According to the survey, 76 per cent of Canadian and U.S. respondents said they use data to report on employee engagement, compared to 62 per cent of global respondents. And this trend remains true across a number of categories — 66 per cent of North American employers use data to report on employee well-being, 61 per cent use it to report on benefits take-up levels and 55 per cent use it to forecast employee’s retirement readiness. Looking at findings for global respondents, these percentages were 49 per cent, 49 per cent and 43 per cent, respectively.
Survey respondents were also asked about business improvements facilitated by acting on the insights generated by data analytics. More than half (54 per cent) of global survey respondents achieved employee engagement this way, compared to just 50 per cent of North American respondents. And the numbers were also low for Canadian and U.S. employers in other areas, including improved effectiveness of the benefits plan (40 per cent) and improved return on benefits investment (21 per cent).
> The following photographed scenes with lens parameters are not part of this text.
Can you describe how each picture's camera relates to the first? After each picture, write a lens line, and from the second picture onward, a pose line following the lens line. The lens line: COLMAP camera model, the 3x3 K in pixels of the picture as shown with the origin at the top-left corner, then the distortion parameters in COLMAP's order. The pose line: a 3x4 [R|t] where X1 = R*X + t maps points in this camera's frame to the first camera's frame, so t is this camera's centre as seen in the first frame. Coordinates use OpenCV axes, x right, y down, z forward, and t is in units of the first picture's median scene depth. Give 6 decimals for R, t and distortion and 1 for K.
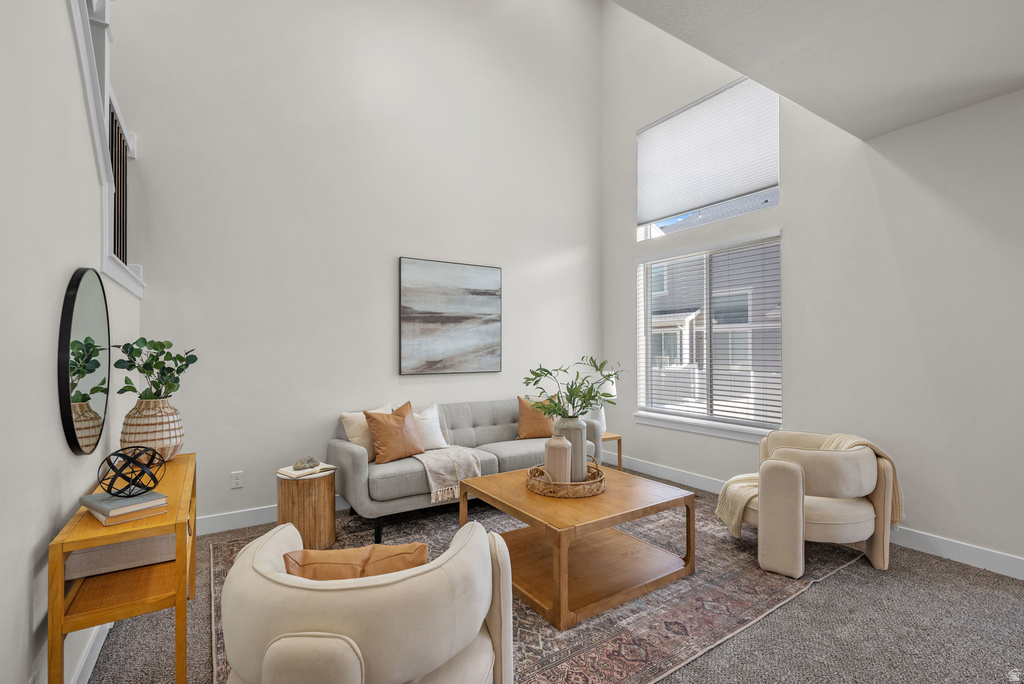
lens RADIAL K [[455.9, 0, 499.7], [0, 455.9, 348.3], [0, 0, 1]] dist [0.001811, 0.000487]
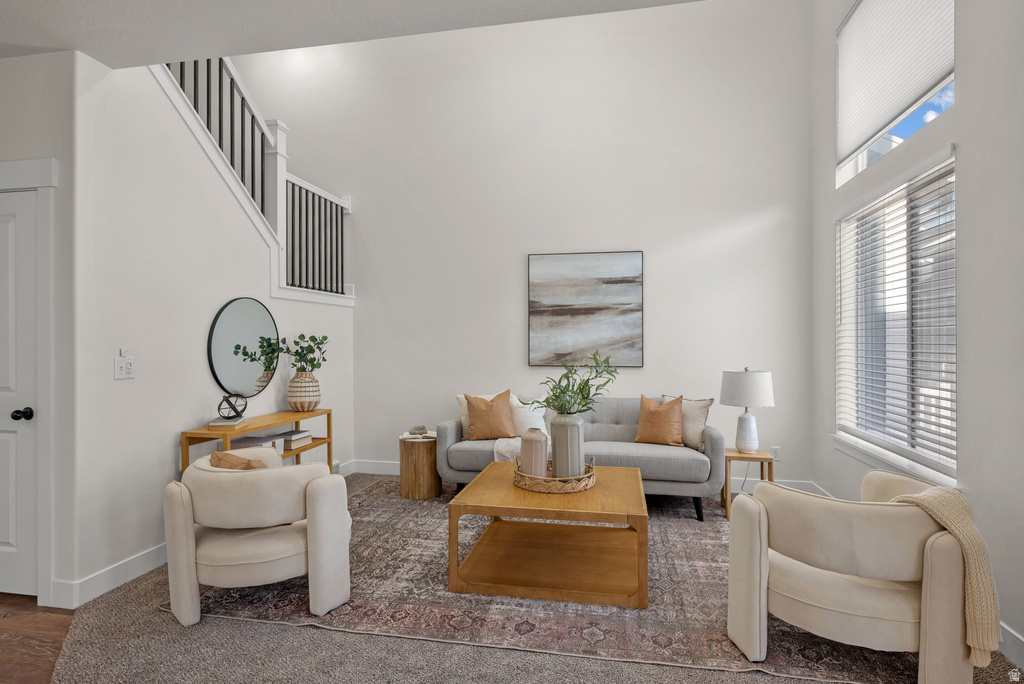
lens RADIAL K [[541.1, 0, 540.4], [0, 541.1, 346.6], [0, 0, 1]] dist [-0.004022, -0.000791]
pose [[0.726844, 0.010717, -0.686719, 0.651085], [-0.001145, 0.999896, 0.014393, -0.004339], [0.686802, -0.009675, 0.726781, 0.099701]]
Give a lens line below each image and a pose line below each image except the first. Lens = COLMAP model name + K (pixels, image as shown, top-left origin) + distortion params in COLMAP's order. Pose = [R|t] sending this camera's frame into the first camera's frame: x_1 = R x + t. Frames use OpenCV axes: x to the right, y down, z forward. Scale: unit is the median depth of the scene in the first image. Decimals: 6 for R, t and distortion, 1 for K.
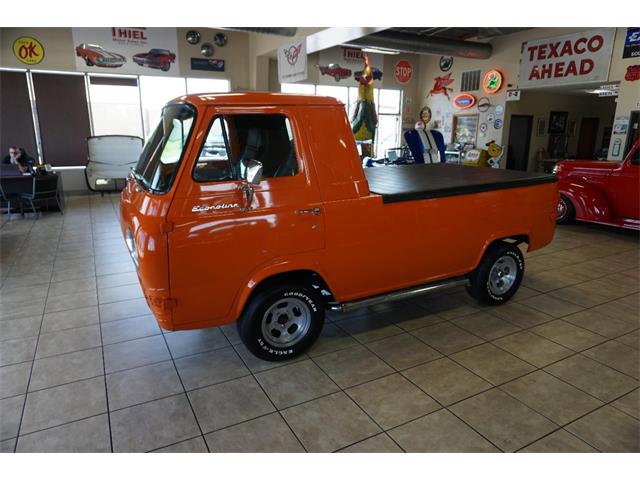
lens RADIAL K [[416.4, 0, 318.9], [0, 416.4, 237.6], [0, 0, 1]] dist [-0.044322, 0.021510]
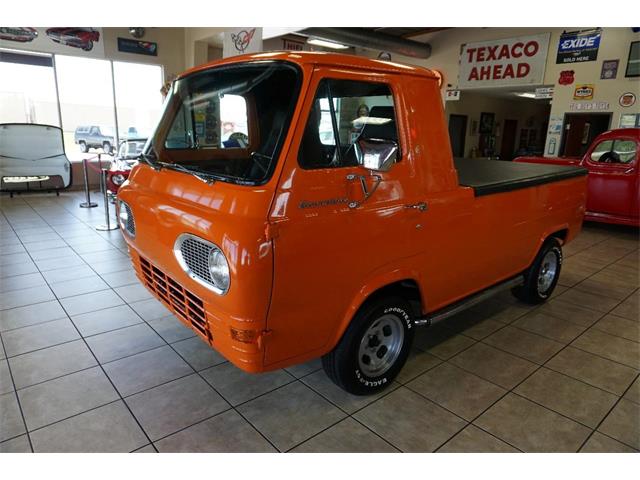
lens RADIAL K [[416.4, 0, 318.4], [0, 416.4, 238.0], [0, 0, 1]] dist [-0.044322, 0.021510]
pose [[0.976534, -0.031856, 0.212994, -0.103705], [0.031586, 0.999490, 0.004674, -0.003172], [-0.213035, 0.002163, 0.977042, 0.068865]]
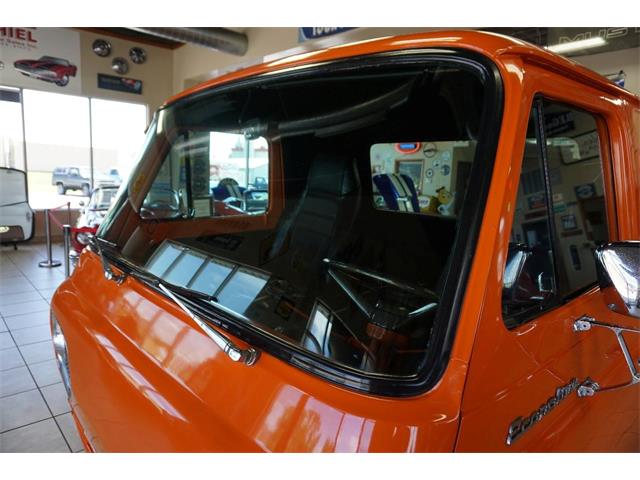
lens RADIAL K [[416.4, 0, 321.8], [0, 416.4, 240.6], [0, 0, 1]] dist [-0.044322, 0.021510]
pose [[0.965353, -0.006789, 0.260859, -0.115729], [0.030788, 0.995642, -0.088027, -0.041268], [-0.259124, 0.093009, 0.961355, 0.186279]]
Read: Using benefits data, return to basics to weather coronavirus pandemic
“The U.S. and Canada are ahead of the rest of the world when it comes to prioritizing a consistent experience for their employees across the globe,” said the report. “However, this will be hard to achieve while they continue to manage and administer the majority of their benefits at local and regional levels.
“By continuing their focus on [human resources] centralization and data and analytics, not only will teams be able to catch up with their peers around the world when it comes to generating positive outcomes as a result of acting on data insights, but HR and benefits teams will be in a much stronger position to meet their key goals.”